*Stated exercise*. Reproduce the listing word for word, from the line containing "Rendered at 1654 by 931 pixels." down to the line containing "list @Display can", both of those lines included, and only those lines.

*The records*.
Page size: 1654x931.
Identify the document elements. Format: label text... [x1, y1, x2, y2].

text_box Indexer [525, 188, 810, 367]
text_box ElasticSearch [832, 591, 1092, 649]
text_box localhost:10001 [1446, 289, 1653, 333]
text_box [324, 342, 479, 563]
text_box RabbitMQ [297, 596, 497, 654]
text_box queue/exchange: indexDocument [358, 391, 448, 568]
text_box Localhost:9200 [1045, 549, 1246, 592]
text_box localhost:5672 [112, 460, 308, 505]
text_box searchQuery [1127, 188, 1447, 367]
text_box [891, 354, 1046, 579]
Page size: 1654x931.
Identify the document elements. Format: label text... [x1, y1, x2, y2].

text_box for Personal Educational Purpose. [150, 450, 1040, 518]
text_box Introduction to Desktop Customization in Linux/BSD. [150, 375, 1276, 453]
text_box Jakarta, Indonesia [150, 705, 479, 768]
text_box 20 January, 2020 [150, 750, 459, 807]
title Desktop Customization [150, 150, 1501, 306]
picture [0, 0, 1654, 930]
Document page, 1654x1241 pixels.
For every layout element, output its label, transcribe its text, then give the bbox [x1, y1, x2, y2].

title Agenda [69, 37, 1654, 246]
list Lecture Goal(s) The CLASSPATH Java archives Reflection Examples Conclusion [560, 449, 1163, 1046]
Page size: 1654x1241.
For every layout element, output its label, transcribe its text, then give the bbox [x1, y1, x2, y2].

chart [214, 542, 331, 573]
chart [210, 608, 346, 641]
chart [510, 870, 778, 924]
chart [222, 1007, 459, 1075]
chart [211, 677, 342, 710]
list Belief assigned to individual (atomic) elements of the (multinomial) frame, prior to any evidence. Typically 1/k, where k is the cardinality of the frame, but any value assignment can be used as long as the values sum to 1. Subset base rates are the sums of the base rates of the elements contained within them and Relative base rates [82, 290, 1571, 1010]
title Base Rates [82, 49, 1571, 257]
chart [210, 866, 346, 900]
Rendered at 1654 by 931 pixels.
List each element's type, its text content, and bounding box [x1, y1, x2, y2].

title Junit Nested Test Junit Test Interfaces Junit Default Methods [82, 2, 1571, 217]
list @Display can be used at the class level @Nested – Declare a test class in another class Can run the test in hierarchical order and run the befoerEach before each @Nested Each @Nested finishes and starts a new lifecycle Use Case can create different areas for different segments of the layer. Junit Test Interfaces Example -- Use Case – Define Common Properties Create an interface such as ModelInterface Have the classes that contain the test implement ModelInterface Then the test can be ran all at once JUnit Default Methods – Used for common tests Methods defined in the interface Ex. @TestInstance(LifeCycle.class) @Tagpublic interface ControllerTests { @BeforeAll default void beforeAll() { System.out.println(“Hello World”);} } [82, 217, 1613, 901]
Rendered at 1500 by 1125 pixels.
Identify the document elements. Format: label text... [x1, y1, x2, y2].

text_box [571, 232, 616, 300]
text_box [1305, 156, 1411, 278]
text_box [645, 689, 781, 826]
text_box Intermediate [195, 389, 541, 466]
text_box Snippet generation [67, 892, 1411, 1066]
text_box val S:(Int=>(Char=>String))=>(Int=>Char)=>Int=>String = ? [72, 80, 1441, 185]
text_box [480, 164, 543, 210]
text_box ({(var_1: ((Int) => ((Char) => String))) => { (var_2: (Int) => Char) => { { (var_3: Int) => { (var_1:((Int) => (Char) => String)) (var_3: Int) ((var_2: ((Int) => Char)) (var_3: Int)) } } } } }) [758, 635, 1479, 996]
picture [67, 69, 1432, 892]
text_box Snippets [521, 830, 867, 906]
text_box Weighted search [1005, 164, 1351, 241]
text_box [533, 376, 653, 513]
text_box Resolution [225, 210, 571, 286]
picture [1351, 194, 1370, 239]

*Solution for this exercise*.
Rendered at 1654 by 931 pixels.
List each element's type, its text content, and bounding box [x1, y1, x2, y2].

title Junit Nested Test Junit Test Interfaces Junit Default Methods [82, 2, 1571, 217]
list @Display can be used at the class level @Nested – Declare a test class in another class Can run the test in hierarchical order and run the befoerEach before each @Nested Each @Nested finishes and starts a new lifecycle Use Case can create different areas for different segments of the layer. Junit Test Interfaces Example -- Use Case – Define Common Properties Create an interface such as ModelInterface Have the classes that contain the test implement ModelInterface Then the test can be ran all at once JUnit Default Methods – Used for common tests Methods defined in the interface Ex. @TestInstance(LifeCycle.class) @Tagpublic interface ControllerTests { @BeforeAll default void beforeAll() { System.out.println(“Hello World”);} } [82, 217, 1613, 901]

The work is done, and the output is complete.